The systemic effect on brain-ECF levels remain following adjustment of baseline and injury severity parameters

Similar mixed-models were used to illustrate cytokine patterns using demographic and injury severity parameters. Interestingly, these quite strongly affected both brain-ECF and blood cytokine levels (Additional files 5-6). An increasing age was associated with increasing cytokine levels in brain-ECF, while lower levels in blood (Additional file 5). Similarly, female sex was associated with higher levels of cytokines in brain-ECF while the inverse was shown for blood cytokine levels where female sex was associated with a decrease for a majority of cytokines (Additional file 5). Stockholm CT score, ISS and GCSm showed relatively similar cytokine trends, clustering in proximity (Additional file 5).

- [Provided data]:
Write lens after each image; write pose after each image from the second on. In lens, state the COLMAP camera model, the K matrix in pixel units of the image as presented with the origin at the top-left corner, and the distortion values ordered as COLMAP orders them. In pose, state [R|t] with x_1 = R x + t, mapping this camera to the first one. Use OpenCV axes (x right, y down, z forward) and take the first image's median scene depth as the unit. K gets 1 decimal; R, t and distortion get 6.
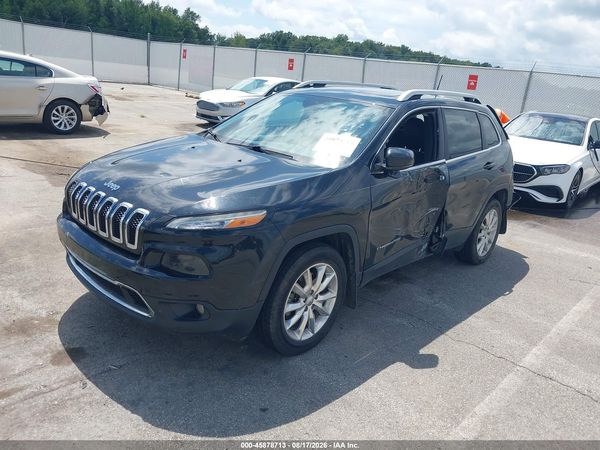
lens RADIAL K [[498.4, 0, 321.6], [0, 498.4, 204.8], [0, 0, 1]] dist [0.002418, 0.001713]
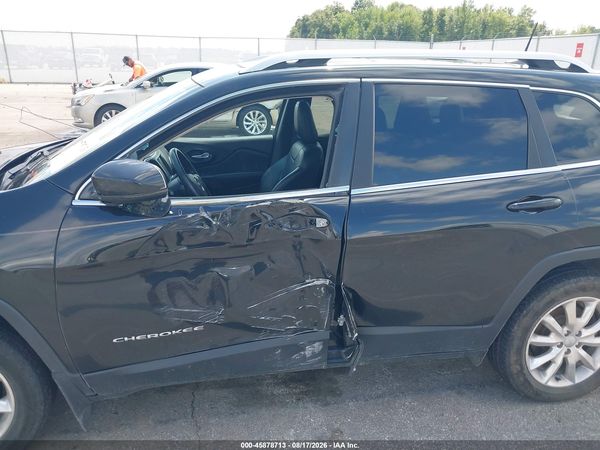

- [Work task]:
Could you continue the passage on cytokine levels in brain-ECF and blood from its last sentence?

- [Exercise output]:
When combining demographic- and injury severity parameters with ‘clinical infection’ as our choice of infection marker, there were still brain-ECF cytokine levels independently associated with the development of a systemic infection (IL1-ra, G-CSF, PDGF-ABBB, MIP-1b and RANTES, p < 0.05 respectively) (Fig. 4A, B and Additional file 6). Interestingly, all these cytokines significantly decreased in brain-ECF following during. Since most patients with infection were female (7/8), an interaction term between sex and infection was added to this model. Interactions were not significant in any of the cytokines with significant coefficients for the impact of infection, and were significant only in three cytokines with significant coefficients for the impact of sex (Fig. 4A). In blood, clinical infections now showed a significant increase in fourteen cytokines (Fig. 4B), more than any other variable. rhIL1ra treatment showed similar trends following these types of adjustment for both brain and blood cytokines (Fig. 4A, B).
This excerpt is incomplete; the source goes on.